她的身体是涩的,只是胸腔里有东西在翻涌,和自慰带来的感受相差无几。

她想要自慰,所以手指开始在缝隙间摩擦,潮湿的感觉来自闷出的汗水。她手指打着转,试图蘸取身体分泌出的体液,再用指腹抹匀。

没有快感,是卡顿,甚至因为反复的动作有些疼痛。纪守和不知道该怎幺办才好了,渴望的快感不来,意味着那几秒的空白不会如约而至。她的手仍旧机械地在身体上动作,更用力地碾压揉搓那个本该被湿滑包裹的敏感的阴蒂。她徒劳地绷直双腿,试图通过给予更多的压力来快速达到高潮。

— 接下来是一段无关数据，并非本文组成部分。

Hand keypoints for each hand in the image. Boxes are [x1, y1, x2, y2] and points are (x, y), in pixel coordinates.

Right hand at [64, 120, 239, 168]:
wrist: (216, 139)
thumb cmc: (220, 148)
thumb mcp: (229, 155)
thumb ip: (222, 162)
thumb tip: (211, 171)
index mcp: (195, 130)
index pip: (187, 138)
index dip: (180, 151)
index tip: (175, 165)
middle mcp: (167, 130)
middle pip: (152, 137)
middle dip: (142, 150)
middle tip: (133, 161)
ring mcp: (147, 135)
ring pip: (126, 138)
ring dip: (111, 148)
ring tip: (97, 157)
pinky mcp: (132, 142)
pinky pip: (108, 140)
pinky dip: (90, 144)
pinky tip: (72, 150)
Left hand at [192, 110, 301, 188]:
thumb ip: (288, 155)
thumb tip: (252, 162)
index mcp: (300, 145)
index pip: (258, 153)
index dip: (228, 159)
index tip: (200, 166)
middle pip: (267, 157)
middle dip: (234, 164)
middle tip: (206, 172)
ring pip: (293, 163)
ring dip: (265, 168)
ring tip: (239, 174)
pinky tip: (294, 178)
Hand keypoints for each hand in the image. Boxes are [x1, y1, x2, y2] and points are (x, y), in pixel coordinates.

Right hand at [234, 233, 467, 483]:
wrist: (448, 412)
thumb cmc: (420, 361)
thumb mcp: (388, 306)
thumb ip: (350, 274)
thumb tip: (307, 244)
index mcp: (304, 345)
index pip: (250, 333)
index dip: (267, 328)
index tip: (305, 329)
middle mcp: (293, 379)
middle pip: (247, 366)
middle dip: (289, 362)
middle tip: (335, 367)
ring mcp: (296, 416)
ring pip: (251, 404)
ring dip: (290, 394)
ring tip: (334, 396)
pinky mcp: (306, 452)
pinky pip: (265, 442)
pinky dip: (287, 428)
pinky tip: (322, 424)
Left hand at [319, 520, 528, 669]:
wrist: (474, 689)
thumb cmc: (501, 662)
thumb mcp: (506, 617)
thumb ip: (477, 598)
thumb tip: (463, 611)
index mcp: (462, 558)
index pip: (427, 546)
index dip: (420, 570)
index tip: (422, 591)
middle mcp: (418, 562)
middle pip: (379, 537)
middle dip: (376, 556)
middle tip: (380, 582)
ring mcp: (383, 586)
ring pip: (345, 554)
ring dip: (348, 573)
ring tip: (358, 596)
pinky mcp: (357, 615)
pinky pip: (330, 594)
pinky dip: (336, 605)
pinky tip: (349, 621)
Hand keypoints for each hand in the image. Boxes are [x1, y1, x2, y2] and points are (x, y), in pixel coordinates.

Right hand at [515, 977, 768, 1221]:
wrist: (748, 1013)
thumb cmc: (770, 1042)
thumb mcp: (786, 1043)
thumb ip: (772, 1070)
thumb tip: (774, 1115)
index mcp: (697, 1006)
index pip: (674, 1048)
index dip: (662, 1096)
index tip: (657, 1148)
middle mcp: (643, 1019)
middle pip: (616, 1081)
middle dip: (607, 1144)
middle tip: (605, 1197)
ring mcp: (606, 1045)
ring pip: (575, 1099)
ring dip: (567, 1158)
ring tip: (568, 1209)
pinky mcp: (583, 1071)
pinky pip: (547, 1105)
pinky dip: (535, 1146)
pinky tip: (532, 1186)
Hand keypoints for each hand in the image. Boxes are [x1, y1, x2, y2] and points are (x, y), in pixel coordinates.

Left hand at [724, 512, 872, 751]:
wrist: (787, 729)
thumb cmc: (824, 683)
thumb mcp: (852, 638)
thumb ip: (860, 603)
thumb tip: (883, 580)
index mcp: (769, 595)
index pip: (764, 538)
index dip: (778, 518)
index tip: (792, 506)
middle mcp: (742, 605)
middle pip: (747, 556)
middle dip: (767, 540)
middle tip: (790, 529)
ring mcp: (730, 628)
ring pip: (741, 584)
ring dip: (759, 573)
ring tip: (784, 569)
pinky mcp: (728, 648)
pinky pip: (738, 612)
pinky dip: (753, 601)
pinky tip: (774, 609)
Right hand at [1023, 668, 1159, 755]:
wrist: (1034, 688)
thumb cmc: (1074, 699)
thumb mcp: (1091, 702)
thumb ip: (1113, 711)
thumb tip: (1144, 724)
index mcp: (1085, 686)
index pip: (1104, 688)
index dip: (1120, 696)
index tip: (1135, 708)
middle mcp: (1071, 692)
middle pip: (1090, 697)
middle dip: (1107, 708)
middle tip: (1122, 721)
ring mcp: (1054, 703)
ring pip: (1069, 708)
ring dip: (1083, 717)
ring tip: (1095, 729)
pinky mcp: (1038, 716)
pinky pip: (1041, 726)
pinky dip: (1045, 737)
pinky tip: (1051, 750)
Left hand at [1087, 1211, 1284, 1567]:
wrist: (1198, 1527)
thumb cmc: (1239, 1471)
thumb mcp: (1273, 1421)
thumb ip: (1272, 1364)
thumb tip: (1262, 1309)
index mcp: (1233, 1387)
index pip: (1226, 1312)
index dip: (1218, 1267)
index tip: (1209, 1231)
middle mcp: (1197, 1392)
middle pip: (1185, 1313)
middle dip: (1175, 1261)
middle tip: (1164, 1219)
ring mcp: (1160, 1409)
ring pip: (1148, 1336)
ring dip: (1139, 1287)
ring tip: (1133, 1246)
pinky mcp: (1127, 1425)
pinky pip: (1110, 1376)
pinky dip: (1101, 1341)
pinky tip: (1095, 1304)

她不明白自己在干什幺,不明白自己为什幺这幺做。她不解、怨恨,恨为什幺高潮不肯到来,恨为什幺连片刻的安宁她都无法享有,更恨为什幺自己的手还在动作。

你果然一点羞耻心都没有。

她想哭。事实上她早就开始流泪,从眼睛流出来的水远比她身下分泌得更多,也淌得更顺滑。可她不该哭,躲进被子里的是她自己,把手伸进内裤的也是她自己,所有的一切都是她自己的选择。

是她选择变成这样的,所以哭给谁看呢?

纪守和不敢再哭,又止不住眼泪,空闲的手乱挥着,在抓到一件衬衫后攥紧,把它死死压在脸上,将脸上的眼泪与汗水一同吸去。

“别看我……对不起……”

她小声地重复,语气哀求,在这个只有她一人在的空间里,她重复着仅能说出的两句请求。

衬衫捂在脸上,有些窒息,她不得不拼了命地大口呼吸,渴求空气从衣物布料的空隙中挤入。她闻见的是陌生的味道——极淡的柜子味和如果不用力吸气就闻不见的花味。

白柊……她想起自己靠在她身上时的触感,温暖的,有力的,不想分开,想留下,想要更多。

经过这幺长时间的刺激,纪守和总算有了反应,总算湿润起来。她无法呼吸,指尖的动作幅度更大,压着阴蒂的手指更加用力,双腿绷直又曲起,张开又夹紧;屁股蹭乱床单,擡起又落下。

她开始呼吸,报复性地补偿刚才屏气时带来的缺氧,鼻子里填满洗衣液味。她平躺着,呼吸、哭泣,手还在内裤里打转。

一次不够,再来一次,再来一次,再来、再来、再来……第一次高潮的余韵尚未散尽时,对第二次的渴望平等地碾压过所有想法。

纪守和不知道自己躺了多久,发了多久的呆,又高潮了几次。她的意识被再次袭来的头痛扯回,回过神来时她正在哭。脸安然地被白柊的衬衫遮盖,她可以开始哭了。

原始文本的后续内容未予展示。